Other decisions required new data collection on the psychometric properties of candidate tests. One fundamental challenge was that pharmaceutical companies were already invested in certain cognitive tests that they had used previously, and test developers were naturally invested in their own tests. It was a situation in which everyone needed to be convinced to give a little so that everyone would benefit and we could select a consensus measure that would enable FDA to approve new drugs in this area.

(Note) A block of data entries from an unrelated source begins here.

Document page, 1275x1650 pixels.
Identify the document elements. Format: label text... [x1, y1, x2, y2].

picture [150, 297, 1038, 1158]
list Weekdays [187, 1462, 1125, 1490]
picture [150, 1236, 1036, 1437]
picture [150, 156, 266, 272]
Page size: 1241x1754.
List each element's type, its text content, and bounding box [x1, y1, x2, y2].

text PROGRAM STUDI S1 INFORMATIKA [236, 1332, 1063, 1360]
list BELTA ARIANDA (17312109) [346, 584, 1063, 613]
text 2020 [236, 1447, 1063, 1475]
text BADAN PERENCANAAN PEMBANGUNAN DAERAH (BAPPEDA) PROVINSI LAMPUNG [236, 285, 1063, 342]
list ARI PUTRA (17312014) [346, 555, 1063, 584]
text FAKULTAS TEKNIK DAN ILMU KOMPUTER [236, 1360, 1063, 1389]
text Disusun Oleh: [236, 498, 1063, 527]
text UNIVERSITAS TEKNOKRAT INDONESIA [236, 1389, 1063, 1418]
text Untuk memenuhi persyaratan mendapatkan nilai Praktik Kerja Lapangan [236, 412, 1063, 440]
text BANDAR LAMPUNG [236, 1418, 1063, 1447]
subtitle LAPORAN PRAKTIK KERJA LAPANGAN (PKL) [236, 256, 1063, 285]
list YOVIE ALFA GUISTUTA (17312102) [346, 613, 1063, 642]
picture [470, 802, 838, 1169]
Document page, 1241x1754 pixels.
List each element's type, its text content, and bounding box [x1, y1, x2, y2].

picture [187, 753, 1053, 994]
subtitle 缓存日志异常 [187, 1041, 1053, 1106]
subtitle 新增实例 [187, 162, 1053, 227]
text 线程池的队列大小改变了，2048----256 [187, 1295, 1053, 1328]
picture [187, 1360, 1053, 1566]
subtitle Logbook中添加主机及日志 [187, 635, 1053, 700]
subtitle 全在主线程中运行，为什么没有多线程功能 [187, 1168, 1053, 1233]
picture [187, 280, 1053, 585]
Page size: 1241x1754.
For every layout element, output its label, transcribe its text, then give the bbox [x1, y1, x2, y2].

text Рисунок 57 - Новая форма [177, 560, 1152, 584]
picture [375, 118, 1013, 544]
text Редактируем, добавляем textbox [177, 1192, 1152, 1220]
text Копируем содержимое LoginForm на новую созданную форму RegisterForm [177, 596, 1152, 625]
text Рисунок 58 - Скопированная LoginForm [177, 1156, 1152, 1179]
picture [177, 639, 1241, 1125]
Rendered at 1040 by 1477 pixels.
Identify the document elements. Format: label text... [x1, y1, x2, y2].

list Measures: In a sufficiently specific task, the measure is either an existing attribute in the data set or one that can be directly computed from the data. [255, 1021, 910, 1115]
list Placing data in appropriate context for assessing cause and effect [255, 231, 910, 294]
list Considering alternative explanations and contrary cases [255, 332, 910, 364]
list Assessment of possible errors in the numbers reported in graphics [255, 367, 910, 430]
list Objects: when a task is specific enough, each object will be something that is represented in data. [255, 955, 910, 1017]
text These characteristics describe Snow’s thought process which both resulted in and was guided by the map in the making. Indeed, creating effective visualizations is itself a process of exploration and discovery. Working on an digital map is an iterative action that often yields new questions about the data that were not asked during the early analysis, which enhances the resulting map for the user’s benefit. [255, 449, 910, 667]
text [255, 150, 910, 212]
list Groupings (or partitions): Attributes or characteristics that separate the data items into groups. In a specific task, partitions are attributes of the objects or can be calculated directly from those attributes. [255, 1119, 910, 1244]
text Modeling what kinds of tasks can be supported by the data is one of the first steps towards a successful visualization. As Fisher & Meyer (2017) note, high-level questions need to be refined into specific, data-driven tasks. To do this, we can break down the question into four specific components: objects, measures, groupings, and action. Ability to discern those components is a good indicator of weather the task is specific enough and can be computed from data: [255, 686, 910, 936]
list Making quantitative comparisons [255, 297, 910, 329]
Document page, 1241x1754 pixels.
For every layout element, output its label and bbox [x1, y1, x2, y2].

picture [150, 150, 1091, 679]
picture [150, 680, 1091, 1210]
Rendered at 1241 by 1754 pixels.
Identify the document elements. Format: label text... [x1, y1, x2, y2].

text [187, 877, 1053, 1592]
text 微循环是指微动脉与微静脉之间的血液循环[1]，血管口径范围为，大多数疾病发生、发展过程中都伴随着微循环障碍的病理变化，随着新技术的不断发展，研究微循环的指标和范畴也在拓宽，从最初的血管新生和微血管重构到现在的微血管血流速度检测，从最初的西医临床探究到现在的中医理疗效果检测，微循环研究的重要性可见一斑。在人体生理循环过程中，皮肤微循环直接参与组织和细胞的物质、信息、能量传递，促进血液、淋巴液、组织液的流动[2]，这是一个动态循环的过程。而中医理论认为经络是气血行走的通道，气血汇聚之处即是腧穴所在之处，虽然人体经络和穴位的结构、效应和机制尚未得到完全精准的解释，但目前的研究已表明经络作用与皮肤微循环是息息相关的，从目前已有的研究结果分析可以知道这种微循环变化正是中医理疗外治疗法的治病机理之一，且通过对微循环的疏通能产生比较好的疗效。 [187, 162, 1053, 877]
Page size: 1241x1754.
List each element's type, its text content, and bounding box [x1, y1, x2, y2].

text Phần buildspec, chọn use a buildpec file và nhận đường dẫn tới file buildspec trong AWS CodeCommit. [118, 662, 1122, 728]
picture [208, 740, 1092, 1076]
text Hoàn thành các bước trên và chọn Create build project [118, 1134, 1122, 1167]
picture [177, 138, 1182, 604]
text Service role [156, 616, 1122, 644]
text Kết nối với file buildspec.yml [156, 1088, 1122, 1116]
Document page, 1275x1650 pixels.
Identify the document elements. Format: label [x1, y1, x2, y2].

There are several follow up initiatives from MATRICS. One is a clinical trial network sponsored by NIMH called "Treatment Units for Neurocognition and Schizophrenia" (TURNS). This network of seven sites is using the products of MATRICS and is currently testing promising new compounds for cognition enhancement in schizophrenia.

Another NIMH initiative is called "Cognitive Neuroscience Treatment Research to Improve Cognition in Schizophrenia" (CNTRICS). It was noted that tests that come from cognitive neuroscience often have excellent construct validity, but psychometrics that are less than optimal for clinical trials. The CNTRICS Initiative will consider ways in which promising measures from cognitive neuroscience can be modified so they obtain the psychometric properties needed for clinical trials.

Another follow up activity is MATRICS–CT (Co-primary and Translation), which was initiated by the pharmaceutical industry. It includes participants from academia and NIMH, but is funded entirely by industry. MATRICS-CT has two goals: One goal is to evaluate potential "co-primary" measures which are functionally meaningful outcome measures that can be used in clinical trials along with cognitive performance measures. The other goal is to translate the consensus cognitive battery from MATRICS into foreign languages to facilitate international clinical trials.

Yes, the results of this NIMH initiative have direct public health significance. The goal is to treat a part of schizophrenia (i.e., cognitive impairment) that is a determinant of disability and level of community functioning. This aspect of the illness is not being addressed with current medications. Because of this and related initiatives, it is likely that individuals with schizophrenia will someday routinely receive two types of medications: one to control their psychotic symptoms, and another to improve their cognition, in order to help them benefit from non-pharmacological treatments (e.g., psychosocial rehabilitation) and more successfully reenter the community.